132. Property honoured
In a capitalo-socialist democracy “ property is theft ”, just as power is usurpation. It is very true : the liberal Revolution has transformed these two social functions, which form the basis and the rule for all civilised human order, into instruments for destabilising the French heritage and into ways whereby financial and political oligarchies can rob the country of its wealth. It is institutionalised violence. Liberal capitalism, by its abusive and intensive commercialisation of all wealth and by making monetary or commercial tokens prevail over real wealth, has forcibly destabilised every class in society, and the latter are looted and despoiled by inflation, speculation and monetary agitation in exact proportion to their stability and entrenchment, their steadiness and honesty. Socialism completes this ruin by arrogating to itself the exorbitant function of a great avenger, charged with the redistribution of wealth by transferring the property of private persons to the State and from the State to its own favourites, judging itself to be the principal beneficiary.
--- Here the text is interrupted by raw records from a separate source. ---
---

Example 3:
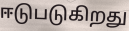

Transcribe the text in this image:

ஈடுபடுகிறது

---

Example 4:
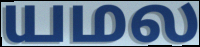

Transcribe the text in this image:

யமல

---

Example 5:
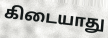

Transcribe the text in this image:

கிடையாது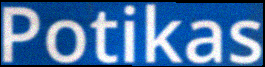
Potikas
1. Ecological science posits as a principle that property is an element of the natural freedom of families and one of the bases of order, vitality and stability for any society. All property is recognised as legitimate once it is inherited or acquired in accordance with custom and law, whether it be the capital accumulated by families or the fruits of an honest income, of savings, work, services rendered, an exchange or a normal gift, the intention and use of which is not for society to discuss.
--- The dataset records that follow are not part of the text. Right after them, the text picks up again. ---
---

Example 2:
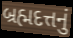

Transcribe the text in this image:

બ્રહ્મદત્તનું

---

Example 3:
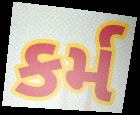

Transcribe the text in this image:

કર્મ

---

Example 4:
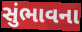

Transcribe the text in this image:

સુંભાવના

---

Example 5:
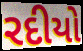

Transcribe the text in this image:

રદીયો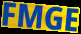
FMGEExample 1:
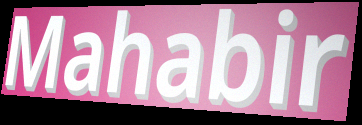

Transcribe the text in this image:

Mahabir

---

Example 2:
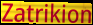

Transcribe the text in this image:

Zatrikion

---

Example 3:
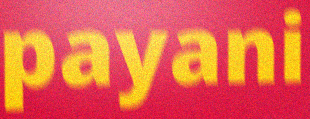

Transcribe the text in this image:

payani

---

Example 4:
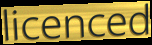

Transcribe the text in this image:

licenced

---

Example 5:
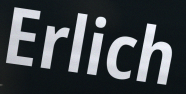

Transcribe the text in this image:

Erlich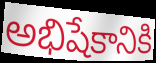
అభిషేకానికి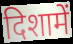
दिशामेंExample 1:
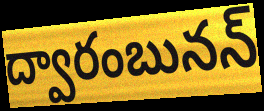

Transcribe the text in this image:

No a priori principle, whether egalitarian or libertarian can challenge this appropriation and peaceful possession of property by families. To claim the contrary to the advantage of the State or of the collectivity in the name of a “ social mortgage ” – as socialists do – or of a universal law, would be tantamount to disturbing the ecological order.
2. This right to private property, however, cannot be the absolute and individualist right of the liberal bourgeois who brought about the Revolution of 1789. The necessity of living in society implies that this right to free possession and disposal is adjusted and therefore limited and relativised by every communitarian convention and mutual agreement, establishing the balance of social relations. Such in former times were the various controls regulating family, feudal or common goods. It is because this counterbalance no longer existed, that property – especially industrial and commercial property – acquired such a savage character in the 19th century.
Nevertheless – and here we have a second limitation naturally encountered by property, this time by virtue of the higher common good – the State, or more precisely the sovereign authority, in its capacity as recognised defender of the nation, and because it assures the peaceful possession of all property, has certain royal rights over property that justify the duties and services it is entitled to demand : taxes on property, compulsory purchase if need be, etc.